Regarding the anti-inflammatory activity of RO EO, a high concentration of the anti-inflammatory cytokine IL-10 was measured in our study, but an increase of the proinflammatory cytokines was not observed. Another study has reported a reduction of the IL-6 cytokine measured in the mice's colons [62], but no information was provided related to the amount of IL-10 secreted. Interestingly, another study reported a reduction of carrageenan-induced edema in a rat model, suggesting that the RO EO activates another anti-inflammatory pathway [63]. This fact is supported by other studies that showed that eucalyptol (one of the major compounds) in the RO EO reduced the inflammation in a carrageenan paw edema induced in mice and rats [18, 64]. Similarly, human gingival fibroblasts showed a decrease between 67 and 76% in the expression of IL-6 when exposed to eucalyptol and camphor, another compound identified in the EO [65]. Finally, a decrease in the level of TNF-α was measured when guinea pigs were challenged with ovalbumin and treated with eucalyptol [66]. These results are not surprising because eucalyptol and camphor are ingredients in over-the-counter medicines to treat coughs, such as VapoRub® and Buckley's®.

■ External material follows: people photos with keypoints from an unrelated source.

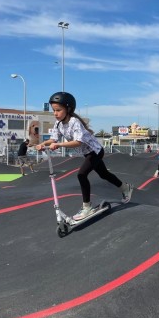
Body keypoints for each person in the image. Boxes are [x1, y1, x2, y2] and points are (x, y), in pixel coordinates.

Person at [36, 92, 133, 221]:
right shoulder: (58, 124)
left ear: (68, 109)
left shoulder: (74, 122)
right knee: (104, 174)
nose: (55, 113)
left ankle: (87, 207)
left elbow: (78, 142)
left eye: (58, 110)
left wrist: (59, 144)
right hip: (88, 153)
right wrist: (43, 144)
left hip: (95, 151)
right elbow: (53, 138)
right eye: (54, 110)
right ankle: (125, 188)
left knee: (81, 174)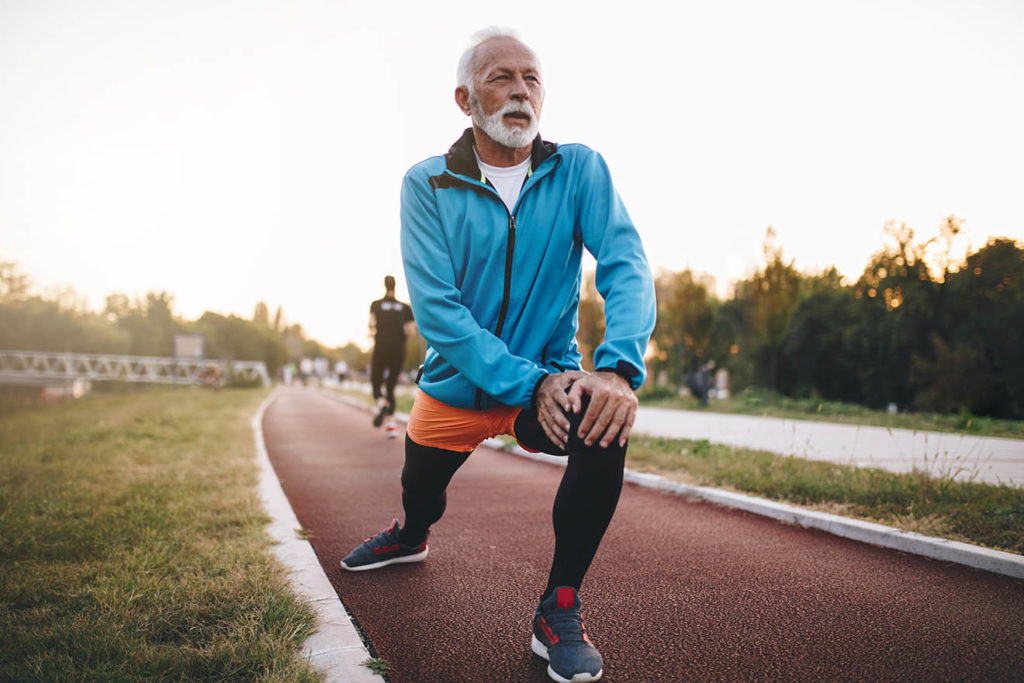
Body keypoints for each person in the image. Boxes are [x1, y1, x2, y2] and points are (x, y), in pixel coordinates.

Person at [341, 29, 656, 683]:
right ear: (465, 98)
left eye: (531, 78)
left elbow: (625, 264)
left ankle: (559, 604)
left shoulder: (580, 171)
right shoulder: (426, 183)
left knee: (603, 418)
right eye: (501, 77)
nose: (519, 90)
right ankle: (411, 531)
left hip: (549, 374)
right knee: (421, 491)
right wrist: (527, 382)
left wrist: (618, 367)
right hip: (454, 388)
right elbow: (440, 314)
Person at [369, 275, 416, 438]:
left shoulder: (376, 305)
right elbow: (411, 331)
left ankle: (381, 403)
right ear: (395, 286)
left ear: (384, 285)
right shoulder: (404, 308)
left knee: (376, 383)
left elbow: (371, 325)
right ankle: (391, 426)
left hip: (381, 346)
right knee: (390, 387)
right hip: (398, 349)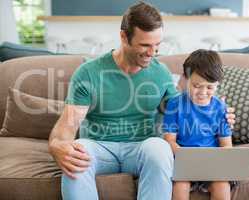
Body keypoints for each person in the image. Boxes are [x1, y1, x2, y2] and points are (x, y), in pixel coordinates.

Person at [48, 2, 235, 200]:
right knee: (76, 152)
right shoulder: (89, 72)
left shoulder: (160, 72)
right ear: (123, 37)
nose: (152, 53)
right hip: (99, 146)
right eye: (145, 45)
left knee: (160, 148)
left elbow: (183, 108)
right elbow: (67, 126)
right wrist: (58, 145)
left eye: (157, 45)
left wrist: (218, 112)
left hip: (142, 147)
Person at [163, 49, 233, 200]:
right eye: (196, 85)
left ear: (217, 84)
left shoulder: (221, 108)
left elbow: (226, 145)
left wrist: (219, 159)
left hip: (212, 164)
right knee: (180, 185)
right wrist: (184, 156)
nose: (202, 92)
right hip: (183, 161)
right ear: (185, 79)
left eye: (209, 87)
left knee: (222, 184)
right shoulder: (174, 104)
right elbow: (169, 141)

In our study, we found that the EOs show cytotoxicity when exposed to the cell line THP-1. It is clear that the addition of oils to the culture will have a direct contact with the cell membranes and always alter their composition, with detrimental effects to the viability of the cell. However, in vivo experiments showed different results. For example, a wound treatment of diabetic mice showed a better recovery when the animals were treated with the RO EO, compared to the aqueous extraction [16]. Also, an anti-inflammatory effect was observed when eucalyptol alone was used to treat patients with severe asthma [67]. Lastly, human lymphocytes and macrophages treated with eucalyptol showed a significant decrease in the secretion of proinflammatory cytokines [68].

4. Conclusions

The bioactivities of the EOs extracted from PD and RO were assessed. Results of these experiments showed that both EOs have antimicrobial activity and the RO EA was able to significantly increase the level of the anti-inflammatory cytokine IL-10. In summary, the novelty of this study is the antifungal activity of the EOs against the fungal pathogen C. albicans together with the absence of an inflammatory activity when EOs were exposed to macrophages. In addition, the RO EO showed a potent IL-10-dependent anti-inflammatory activity. Taken together, both oils can be used not only for topical applications as antimicrobials but also as anti-inflammatory agents. In addition, both oils can be used as antiseptics, such as in mouthwashes, topical creams or gels, or disinfectants.